Breedin, Saffran et Coslett (1984) reprennent à Kieras (1978) deux raisons possibles à cet état de choses. La première serait liée à la plus grande fréquence des mots concrets : la probabilité qi’ils soient associés à plus de propositions en mémoire à long terme serait donc plus élevée. Du fait de la fréquence avec laquelle ces mots sont rencontrés, ces propositions seraient aussi plus fermement connectées les unes aux autres et seraient dès lors plus aisément accessibles. La seconde raison a trait à la présence, en sémantique, d’informations concernant les contextes perceptuels dans lesquels les concepts concrets sont apparus. Ces propositions contextuelles additionnelles favoriseraient le développement de contextes cognitifs appropriés.
Comme on le voit, cette théorie, à l’opposé de celle du double codage, ne situe pas la différence entre mots concrets et abstraits au niveau des FORMATS de représentation mais bien au niveau des CONTENUS des réseaux associatifs.

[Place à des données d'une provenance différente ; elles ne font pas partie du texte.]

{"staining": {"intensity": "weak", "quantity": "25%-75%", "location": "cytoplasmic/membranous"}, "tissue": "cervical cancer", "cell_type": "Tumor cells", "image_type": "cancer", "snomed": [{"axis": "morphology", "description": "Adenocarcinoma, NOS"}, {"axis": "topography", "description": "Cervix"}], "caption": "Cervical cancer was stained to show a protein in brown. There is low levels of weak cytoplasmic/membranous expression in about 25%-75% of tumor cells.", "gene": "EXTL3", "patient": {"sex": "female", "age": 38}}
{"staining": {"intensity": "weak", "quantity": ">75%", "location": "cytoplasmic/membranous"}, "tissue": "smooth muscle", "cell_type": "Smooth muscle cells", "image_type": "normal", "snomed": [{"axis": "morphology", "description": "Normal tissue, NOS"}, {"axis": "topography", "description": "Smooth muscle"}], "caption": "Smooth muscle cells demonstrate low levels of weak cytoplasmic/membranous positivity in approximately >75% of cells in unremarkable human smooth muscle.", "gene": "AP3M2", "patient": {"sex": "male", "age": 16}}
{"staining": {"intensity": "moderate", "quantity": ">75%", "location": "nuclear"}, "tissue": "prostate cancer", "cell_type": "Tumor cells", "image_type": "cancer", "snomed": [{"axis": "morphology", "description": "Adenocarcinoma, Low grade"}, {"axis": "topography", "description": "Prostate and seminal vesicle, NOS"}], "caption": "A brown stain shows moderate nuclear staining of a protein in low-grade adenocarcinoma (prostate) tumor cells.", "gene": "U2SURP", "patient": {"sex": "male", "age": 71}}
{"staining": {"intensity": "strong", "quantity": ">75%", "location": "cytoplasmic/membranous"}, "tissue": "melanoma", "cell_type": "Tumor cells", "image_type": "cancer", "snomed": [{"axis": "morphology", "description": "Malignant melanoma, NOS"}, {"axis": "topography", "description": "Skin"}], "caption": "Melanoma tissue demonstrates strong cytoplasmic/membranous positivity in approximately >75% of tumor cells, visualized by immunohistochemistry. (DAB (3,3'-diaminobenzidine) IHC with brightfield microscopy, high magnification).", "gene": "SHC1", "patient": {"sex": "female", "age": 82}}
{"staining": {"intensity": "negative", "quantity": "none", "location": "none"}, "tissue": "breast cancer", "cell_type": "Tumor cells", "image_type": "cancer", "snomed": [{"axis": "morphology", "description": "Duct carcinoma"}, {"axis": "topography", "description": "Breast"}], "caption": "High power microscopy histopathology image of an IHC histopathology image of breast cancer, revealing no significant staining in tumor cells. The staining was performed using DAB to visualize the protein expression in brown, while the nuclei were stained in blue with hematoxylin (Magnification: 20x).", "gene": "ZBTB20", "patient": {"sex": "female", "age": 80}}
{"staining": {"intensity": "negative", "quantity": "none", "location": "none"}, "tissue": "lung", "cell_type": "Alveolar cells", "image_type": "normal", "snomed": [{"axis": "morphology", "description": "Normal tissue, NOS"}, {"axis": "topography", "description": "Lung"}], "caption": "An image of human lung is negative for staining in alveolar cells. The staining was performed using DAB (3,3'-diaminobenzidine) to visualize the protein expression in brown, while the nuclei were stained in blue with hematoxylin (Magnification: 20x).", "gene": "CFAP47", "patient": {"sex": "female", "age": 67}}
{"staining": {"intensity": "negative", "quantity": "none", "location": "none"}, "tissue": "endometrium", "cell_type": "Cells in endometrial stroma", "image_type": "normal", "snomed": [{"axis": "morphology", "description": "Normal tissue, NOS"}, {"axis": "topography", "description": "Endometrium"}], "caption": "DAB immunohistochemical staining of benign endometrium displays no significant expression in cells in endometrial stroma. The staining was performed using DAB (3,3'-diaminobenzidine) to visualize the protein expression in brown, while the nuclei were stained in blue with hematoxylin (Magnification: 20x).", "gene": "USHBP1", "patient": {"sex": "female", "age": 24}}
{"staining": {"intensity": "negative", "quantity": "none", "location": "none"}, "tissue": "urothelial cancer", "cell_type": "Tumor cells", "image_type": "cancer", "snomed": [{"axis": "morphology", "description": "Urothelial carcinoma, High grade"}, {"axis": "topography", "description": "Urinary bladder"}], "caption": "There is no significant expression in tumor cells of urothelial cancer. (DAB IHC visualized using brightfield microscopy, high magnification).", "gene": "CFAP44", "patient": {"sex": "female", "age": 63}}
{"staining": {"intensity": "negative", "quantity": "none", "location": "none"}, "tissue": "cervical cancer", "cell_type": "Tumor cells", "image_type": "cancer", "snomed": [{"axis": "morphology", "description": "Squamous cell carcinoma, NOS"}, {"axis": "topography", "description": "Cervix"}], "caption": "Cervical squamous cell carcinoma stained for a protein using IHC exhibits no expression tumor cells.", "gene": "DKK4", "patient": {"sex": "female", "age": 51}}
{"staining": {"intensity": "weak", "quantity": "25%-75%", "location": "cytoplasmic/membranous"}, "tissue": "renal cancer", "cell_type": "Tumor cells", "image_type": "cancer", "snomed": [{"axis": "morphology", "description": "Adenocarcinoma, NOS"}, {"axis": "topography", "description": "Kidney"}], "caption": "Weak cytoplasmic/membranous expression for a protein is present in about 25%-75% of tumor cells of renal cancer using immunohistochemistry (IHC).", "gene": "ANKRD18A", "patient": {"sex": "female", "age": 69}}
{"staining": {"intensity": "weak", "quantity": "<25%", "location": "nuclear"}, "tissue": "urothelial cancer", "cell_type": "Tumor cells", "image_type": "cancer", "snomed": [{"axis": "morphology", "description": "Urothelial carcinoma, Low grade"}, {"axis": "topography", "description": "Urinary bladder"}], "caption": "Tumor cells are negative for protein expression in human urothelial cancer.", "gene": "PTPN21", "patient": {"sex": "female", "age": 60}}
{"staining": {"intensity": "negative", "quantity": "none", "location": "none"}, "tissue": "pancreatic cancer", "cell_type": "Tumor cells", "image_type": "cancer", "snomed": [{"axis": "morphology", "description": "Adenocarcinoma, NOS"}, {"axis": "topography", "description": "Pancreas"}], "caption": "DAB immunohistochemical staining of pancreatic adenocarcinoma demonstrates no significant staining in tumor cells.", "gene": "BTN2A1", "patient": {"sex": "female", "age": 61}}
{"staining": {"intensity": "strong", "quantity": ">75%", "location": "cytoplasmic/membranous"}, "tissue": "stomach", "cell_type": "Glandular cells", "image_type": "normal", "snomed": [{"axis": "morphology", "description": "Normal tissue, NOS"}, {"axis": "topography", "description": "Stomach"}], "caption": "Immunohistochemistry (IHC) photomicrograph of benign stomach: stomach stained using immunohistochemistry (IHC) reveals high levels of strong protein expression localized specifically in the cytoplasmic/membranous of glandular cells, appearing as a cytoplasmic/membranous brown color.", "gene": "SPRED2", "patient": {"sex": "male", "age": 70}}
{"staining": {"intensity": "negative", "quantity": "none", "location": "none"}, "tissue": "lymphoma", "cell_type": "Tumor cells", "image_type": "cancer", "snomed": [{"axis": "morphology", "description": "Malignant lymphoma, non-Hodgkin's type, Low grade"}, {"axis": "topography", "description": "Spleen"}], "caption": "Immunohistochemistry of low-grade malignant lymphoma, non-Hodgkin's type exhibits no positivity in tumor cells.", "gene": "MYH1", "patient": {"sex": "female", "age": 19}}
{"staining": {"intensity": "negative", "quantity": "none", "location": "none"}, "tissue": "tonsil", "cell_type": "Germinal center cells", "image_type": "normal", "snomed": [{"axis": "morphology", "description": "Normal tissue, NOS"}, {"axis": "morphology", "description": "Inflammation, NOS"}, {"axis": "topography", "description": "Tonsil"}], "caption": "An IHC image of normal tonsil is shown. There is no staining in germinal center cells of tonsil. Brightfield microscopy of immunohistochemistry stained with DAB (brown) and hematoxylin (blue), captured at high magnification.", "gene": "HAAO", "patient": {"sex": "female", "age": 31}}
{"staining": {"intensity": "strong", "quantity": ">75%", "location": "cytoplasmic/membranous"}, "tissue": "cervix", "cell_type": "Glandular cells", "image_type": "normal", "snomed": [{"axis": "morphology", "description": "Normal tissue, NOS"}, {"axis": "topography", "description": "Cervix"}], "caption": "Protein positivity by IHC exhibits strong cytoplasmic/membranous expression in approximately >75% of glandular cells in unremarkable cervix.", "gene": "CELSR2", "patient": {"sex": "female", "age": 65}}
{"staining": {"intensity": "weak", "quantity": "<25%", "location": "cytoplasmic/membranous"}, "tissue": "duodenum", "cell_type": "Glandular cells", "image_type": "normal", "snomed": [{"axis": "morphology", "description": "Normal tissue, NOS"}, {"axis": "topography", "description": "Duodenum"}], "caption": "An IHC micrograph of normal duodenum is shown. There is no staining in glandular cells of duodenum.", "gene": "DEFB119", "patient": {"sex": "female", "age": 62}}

Une autre façon de la présenter est empruntée à Barsalou (1982, cité par de Groot, 1989). Il s’agit de dire que les concepts sont susceptibles de contenir des informations sémantiques indépendantes du contexte extérieur (« context-independent » ou CI, c.à.d. des informations activées automatiquement à chaque fois que le nom d’un concept est rencontré, quel que soit le contexte dans lequel il apparaît) et des informations sémantiques qui dépendent de ce contexte (« context-dependent » ou CD, c.à.d. des informations dont l’activation dépend du contexte particulier d’énonciation du mot).
Les concepts concrets posséderaient les deux types d’informations (ex de propriétés CI : « comestible » pour POMME, « vénéneux » pour VIPERE, « de valeur » pour DIAMANT, « qui sent mauvais » pour PUTOIS – voir Barsalou et Medin, 1986), alors que les concepts abstraits ne seraient quasiment liés qu’à des informations de type CD.
Notons cependant que cette théorie, à elle seule, semble peu compatible avec les résultats d’amorçage obtenus par Bleasdale. En effet, dans la mesure où les mots concrets « posséderaient déjà » des contextes cognitifs suffisants et évoqués automatiquement, on peut se demander pourquoi il y a un tel effet d’amorçage entre mots concrets isolés. De même, si la différence entre mots concrets et abstraits ne réside qu’au niveau de la disponibilité des contextes cognitifs, pourquoi n’y a-t-il pas d’effet d’amorçage d’un mot concret sur un mot abstrait lié ?
N.B. Je suis bien conscient que ce thème n’intéresse pas tout le monde au même titre.
Peut-être d’autres aborderont-ils sous peu des thèmes plus proches de vos intérêts.